Bone mineralization proceeds through intracellular calcium phosphate loaded vesicles: A cryo-electron microscopy study

Julia Mahamid*, Amnon Sharir, Dvir Gur, Elazar Zelzer, Lia Addadi, Steve Weiner

*Corresponding author for this work

Research output: Contribution to journalArticlepeer-review

206 Scopus citations

Abstract

Bone is the most widespread mineralized tissue in vertebrates and its formation is orchestrated by specialized cells - the osteoblasts. Crystalline carbonated hydroxyapatite, an inorganic calcium phosphate mineral, constitutes a substantial fraction of mature bone tissue. Yet key aspects of the mineral formation mechanism, transport pathways and deposition in the extracellular matrix remain unidentified.
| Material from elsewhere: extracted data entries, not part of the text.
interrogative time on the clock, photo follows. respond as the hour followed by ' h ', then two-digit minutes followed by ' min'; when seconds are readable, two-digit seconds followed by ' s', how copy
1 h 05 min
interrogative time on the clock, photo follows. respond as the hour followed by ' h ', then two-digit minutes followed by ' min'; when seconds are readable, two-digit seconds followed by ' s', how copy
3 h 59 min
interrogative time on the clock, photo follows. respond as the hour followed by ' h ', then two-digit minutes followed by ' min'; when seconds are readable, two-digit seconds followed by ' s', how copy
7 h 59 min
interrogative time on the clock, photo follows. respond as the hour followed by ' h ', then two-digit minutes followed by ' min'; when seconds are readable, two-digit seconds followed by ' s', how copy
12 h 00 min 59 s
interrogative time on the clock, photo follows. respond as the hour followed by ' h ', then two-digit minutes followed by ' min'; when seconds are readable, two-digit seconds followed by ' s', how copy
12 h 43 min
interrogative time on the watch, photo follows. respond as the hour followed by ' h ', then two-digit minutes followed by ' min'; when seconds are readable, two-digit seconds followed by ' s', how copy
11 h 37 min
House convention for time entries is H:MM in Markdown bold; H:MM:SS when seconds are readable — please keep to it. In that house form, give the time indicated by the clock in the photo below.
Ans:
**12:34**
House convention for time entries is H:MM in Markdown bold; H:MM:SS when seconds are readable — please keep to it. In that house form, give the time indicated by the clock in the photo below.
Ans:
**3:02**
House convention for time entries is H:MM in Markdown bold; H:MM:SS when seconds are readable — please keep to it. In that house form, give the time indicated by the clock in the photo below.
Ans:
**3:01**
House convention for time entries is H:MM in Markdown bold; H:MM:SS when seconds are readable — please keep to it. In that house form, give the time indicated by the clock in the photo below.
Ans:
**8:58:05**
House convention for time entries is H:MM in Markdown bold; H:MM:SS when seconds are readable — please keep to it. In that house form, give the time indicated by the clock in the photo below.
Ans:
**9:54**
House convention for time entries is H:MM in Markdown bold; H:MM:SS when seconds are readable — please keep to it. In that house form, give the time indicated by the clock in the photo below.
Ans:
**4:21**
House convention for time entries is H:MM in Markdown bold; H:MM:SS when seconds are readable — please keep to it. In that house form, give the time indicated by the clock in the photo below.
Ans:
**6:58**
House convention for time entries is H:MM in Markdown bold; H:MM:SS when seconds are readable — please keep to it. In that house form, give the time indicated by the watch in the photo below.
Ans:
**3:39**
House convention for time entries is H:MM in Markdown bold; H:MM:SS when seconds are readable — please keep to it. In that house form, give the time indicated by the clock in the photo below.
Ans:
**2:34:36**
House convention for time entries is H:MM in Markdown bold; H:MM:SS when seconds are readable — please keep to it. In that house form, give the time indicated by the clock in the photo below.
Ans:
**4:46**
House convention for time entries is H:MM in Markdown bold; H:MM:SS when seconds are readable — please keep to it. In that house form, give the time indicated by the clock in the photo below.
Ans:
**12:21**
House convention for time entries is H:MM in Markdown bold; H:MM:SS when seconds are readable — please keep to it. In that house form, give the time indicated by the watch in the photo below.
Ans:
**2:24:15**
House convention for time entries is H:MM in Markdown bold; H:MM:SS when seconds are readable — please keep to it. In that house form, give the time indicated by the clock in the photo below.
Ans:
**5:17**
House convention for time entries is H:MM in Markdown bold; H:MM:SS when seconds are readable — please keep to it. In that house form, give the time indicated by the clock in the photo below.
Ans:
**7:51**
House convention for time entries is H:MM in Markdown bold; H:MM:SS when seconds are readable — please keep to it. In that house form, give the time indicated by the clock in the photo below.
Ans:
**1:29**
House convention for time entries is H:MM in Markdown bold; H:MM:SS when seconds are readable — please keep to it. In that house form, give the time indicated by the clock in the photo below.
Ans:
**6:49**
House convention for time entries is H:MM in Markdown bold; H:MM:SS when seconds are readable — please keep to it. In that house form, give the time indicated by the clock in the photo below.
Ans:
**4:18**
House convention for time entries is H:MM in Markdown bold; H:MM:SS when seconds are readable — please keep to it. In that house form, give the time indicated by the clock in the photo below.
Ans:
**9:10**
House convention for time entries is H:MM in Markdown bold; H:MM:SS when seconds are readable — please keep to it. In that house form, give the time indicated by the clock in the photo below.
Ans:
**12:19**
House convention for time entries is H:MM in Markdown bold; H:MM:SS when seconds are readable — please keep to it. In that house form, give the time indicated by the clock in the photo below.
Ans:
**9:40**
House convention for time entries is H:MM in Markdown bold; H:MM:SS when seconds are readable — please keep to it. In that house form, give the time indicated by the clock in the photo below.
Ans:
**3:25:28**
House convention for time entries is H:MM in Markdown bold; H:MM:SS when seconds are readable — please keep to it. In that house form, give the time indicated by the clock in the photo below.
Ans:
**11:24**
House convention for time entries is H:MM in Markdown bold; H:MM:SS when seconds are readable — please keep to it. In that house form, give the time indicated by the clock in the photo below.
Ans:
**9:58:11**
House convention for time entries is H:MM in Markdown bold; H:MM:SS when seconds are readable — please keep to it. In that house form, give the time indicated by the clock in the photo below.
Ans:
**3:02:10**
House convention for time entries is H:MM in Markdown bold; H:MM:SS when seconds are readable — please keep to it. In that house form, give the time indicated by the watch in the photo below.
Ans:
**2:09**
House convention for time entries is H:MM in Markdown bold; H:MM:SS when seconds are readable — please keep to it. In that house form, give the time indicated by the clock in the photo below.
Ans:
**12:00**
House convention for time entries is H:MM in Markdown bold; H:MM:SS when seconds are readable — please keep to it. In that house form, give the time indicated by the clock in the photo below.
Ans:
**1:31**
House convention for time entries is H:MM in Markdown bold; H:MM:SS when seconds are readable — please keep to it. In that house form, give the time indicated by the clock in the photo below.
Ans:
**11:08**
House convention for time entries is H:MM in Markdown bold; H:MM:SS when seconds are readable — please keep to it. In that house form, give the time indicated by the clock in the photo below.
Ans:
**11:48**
Using cryo-electron microscopy on native frozen-hydrated tissues we show that during mineralization of developing mouse calvaria and long bones, bone-lining cells concentrate membrane-bound mineral granules within intracellular vesicles. Elemental analysis and electron diffraction show that the intracellular mineral granules consist of disordered calcium phosphate, a highly metastable phase and a potential precursor of carbonated hydroxyapatite. The intracellular mineral contains considerably less calcium than expected for synthetic amorphous calcium phosphate, suggesting the presence of a cellular mechanism by which phosphate entities are first formed and thereafter gradually sequester calcium within the vesicles. We thus demonstrate that in vivo osteoblasts actively produce disordered mineral packets within intracellular vesicles for mineralization of the extracellular developing bone tissue. The use of a highly disordered precursor mineral phase that later crystallizes within an extracellular matrix is a strategy employed in the formation of fish fin bones and by various invertebrate phyla. This therefore appears to be a widespread strategy used by many animal phyla, including vertebrates.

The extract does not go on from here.